1412 sayılı CYUY’nın 5320 sayılı Yasanın 8. maddesi uyarınca halen yürürlükte bulunan 305. maddesinde, ceza mahkemelerinden verilen hükümlerin temyiz edilebileceği belirtilmektedir. Maddede sözü edilen hükümler, 5271 sayılı CYY’nın 223. maddesinde sayılan ve ancak bir ceza yargılamasına özgü olan beraat, ceza verilmesine yer olmadığı, mahkûmiyet, güvenlik tedbiri, davanın reddi, düşme ve adlî yargı dışındaki bir yargı merciine yönelik görevsizlik kararlarıdır. Yine CYUY’nın 305. maddesinde, temyiz edilemeyecek olan hükümler de belirlenmiş, bunlarla ilgili ölçütler ise, para cezası miktarına göre saptanmıştır. Dolayısıyla ancak bir ceza hükmünde esas alınabilecek olan bu kıstas, şahsî hakka ilişkin bir talep üzerine verilen kararlar bakımından uygulanabilir nitelikte değildir. O bakımdan, haksız tutuklamaya ilişkin tazminat davasında verilen kararların temyizi halinde, sözü edilen boşluğun, karar tarihinde yürürlükte bulunan Hukuk Usulü Muhakemeleri Yasasının 427. maddesi uygulanmak suretiyle doldurulması gerekir.

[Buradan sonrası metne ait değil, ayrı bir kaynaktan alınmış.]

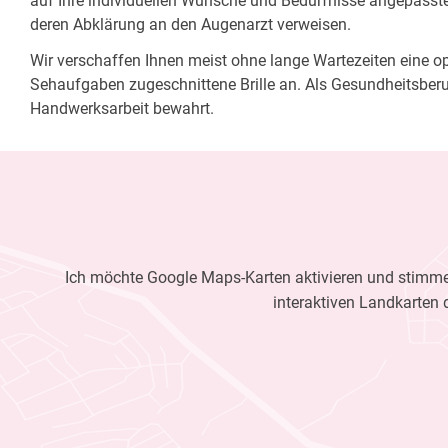
auf Ihre individuellen Wünsche und Bedürfnisse angepasste 
deren Abklärung an den Augenarzt verweisen.
Wir verschaffen Ihnen meist ohne lange Wartezeiten eine opt
Sehaufgaben zugeschnittene Brille an. Als Gesundheitsberu
Handwerksarbeit bewahrt.
Ich möchte Google Maps-Karten aktivieren und stimme 
interaktiven Landkarten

Bu açıklamalar ışığında hükmün temyiz edilebilir nitelikte olup olmadığı değerlendirildiğinde;
466 sayılı Yasaya ilişkin tazminat isteminin yerel mahkemece kabul edilen kısmı olan 183,47 Lira maddi ve 900 Lira manevi tazminatın, karar tarihinde yürürlükte bulunan Hukuk Usulü Muhakemeleri Yasasının 427. maddesi uyarınca belirlenen 1400 Liralık miktarın altında kalması ve hükmün yalnızca davalı vekili tarafından temyiz edilmiş olması nedeniyle, hükmün kesin ve temyiz edilemez nitelikte olduğu açıktır. Nitekim Ceza Genel Kurulunun 14.02.2006 gün ve 29-22 sayılı kararında da aynı sonuca ulaşılmıştır.
Bu itibarla, yerel mahkeme direnme hükmüne yönelik davalı vekilinin temyiz isteminin Hukuk Usulü Muhakemeleri Yasasının 427 ve 1412 sayılı CYUY’nın 5320 sayılı Yasanın 8. maddesi uyarınca halen yürürlükte bulunan 317. maddesi uyarınca reddine karar verilmesi gerekmektedir.
SONUÇ : Açıklanan nedenlerle;
1- Davalı vekilinin temyiz isteminin Hukuk Usulü Muhakemeleri Yasasının 427 ve 1412 sayılı CYUY’nın 5320 sayılı Yasanın 8. maddesi uyarınca halen yürürlükte bulunan 317. maddesi uyarınca REDDİNE,
2- Dosyanın mahalline gönderilmek üzere Yargıtay C.Başsavcılığına TEVDİİNE, 10.04.2012 günü yapılan müzakerede oybirliğiyle karar verildi.